Computer Science Researchers Secure Contract to Develop Authentic Authorship Attribution and Anonymization Methods
Researchers at Illinois Institute of Technology have combined efforts with researchers at Charles River Analytics, Rensselaer Polytechnic Institute, Aston University, and the Howard Brain Sciences Foundation to secure a contact for a project that combines natural language processing and machine learning to develop a versatile, theory-based approach to authorship attribution and obfuscation.
Shlomo Argamon, professor of computer science and chair of the Department of Computer Science at Illinois Tech, and Kai Shu, Gladwin Development Chair Assistant Professor of Computer Science at Illinois Tech, received $1.6 million of an $11.3 million contract from the Human Interpretable Attribution of Text Using Underlying Structure program of the Intelligence Advanced Research Projects Activity to develop AUTHOR: Attribution, and Undermining the Attribution, of Text While Providing Human-Oriented Rationales.
AUTHOR promises to capture the writing style of specific uncredited authors through natural language processing and machine learning techniques to create stylistic fingerprints. On the flip side, AUTHOR will be used to develop authorship privacy, anonymizing identities of authors, especially when their lives are in danger.
“There are a number of different types of authorship attribution tasks,” Argamon says. “One is where there is a particular author who we want to identify in different texts. Another is where we have a specific text which we want to attribute to one of a number of candidate authors. A third is simply to determine when two texts have been written by the same person or not.”
Authorship analysis has always played an important role in intelligence and law enforcement. The urgency has been amplified by malicious actors using the virtual megaphone of the internet to exploit anonymity, and growth of machine-generated disinformation on social media. Identifying machine-generated text, or better yet specific machines, is another challenge.

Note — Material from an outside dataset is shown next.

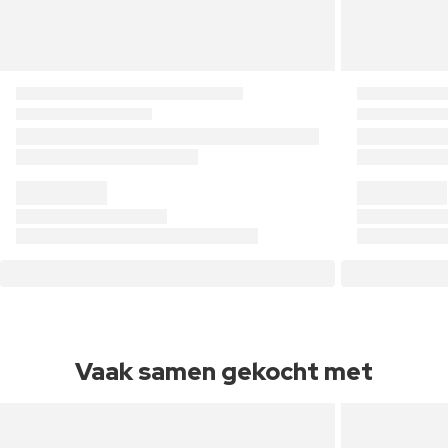
Vaak samen gekocht met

“With large language models, such as GPT-3, it is possible that human-like texts can be generated from these ‘bots,’” Shu says. “Our work will explore deep generative models and style transfer techniques to explore the boundary of human-written and machine-generated texts.”
Current methods of authorship analysis and obfuscation (anonymization) have limitations. A major problem in regards to attribution is identifying authorship when the questioned document is of a different type than the known documents. Each person’s characteristic style of writing comes out in different ways depending on the document that they write such as a personal letter, a persuasive essay, an academic article, a blog post, or a short story. Each of these document types has a style that modifies the author’s own style.

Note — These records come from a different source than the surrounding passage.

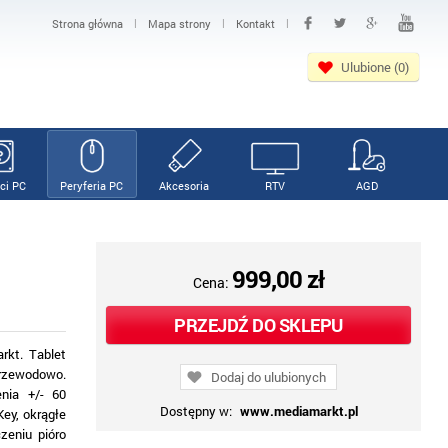
|
|
|
Strona główna
Mapa strony
Kontakt
Ulubione (0)
ci PC
Peryferia PC
Akcesoria
RTV
AGD
999,00 zł
Cena:
PRZEJDŹ DO SKLEPU
rkt. Tablet
przewodowo.
Dodaj do ulubionych
nia +/- 60
Dostępny w:
www.mediamarkt.pl
ey, okrągłe
zeniu pióro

“The best current methods do very poorly when test documents are of a different type than the training documents,” Argamon says. “We will develop author models that incorporate such stylistic domain dependence to enable more generally effective attribution.”
Obfuscating authorship involves changing the way a text is written while maintaining its meaning. Recent advances in machine learning have made it possible for computers to generate text that is fluent in a specific language, but these methods do not have any real understanding of the meaning of the text. This often leads to generation of false or meaningless statements.
“Our work will explore integrating deep learning with semantic knowledge representation to create useful representations of both the style and content of a text,” Argamon says. “That way the style can be changed while keeping the content constant.”
AUTHOR is expected to develop identifying fingerprints by evaluating grammar and singling out discourse features, such as how arguments are constructed, combined with traditional methods such as word use and frequency.
Unlike other algorithms, AUTHOR also will explain how author identification has been established.
The project has a wide range of promising applications including identifying counterintelligence risks, combating misinformation online, fighting human trafficking, and even figuring out authorship of ancient religious texts.
Although computational authorship analysis has gained recognition within the last decade, Argamon has been conducting research in the field for more than 25 years.
“IARPA’s HIATUS program, which funds AUTHOR, is the first research funding program that has focused on this problem, and it promises, through our work and that of the other teams, to produce fundamental advances in our understanding of authorship as it is represented in texts,” he says.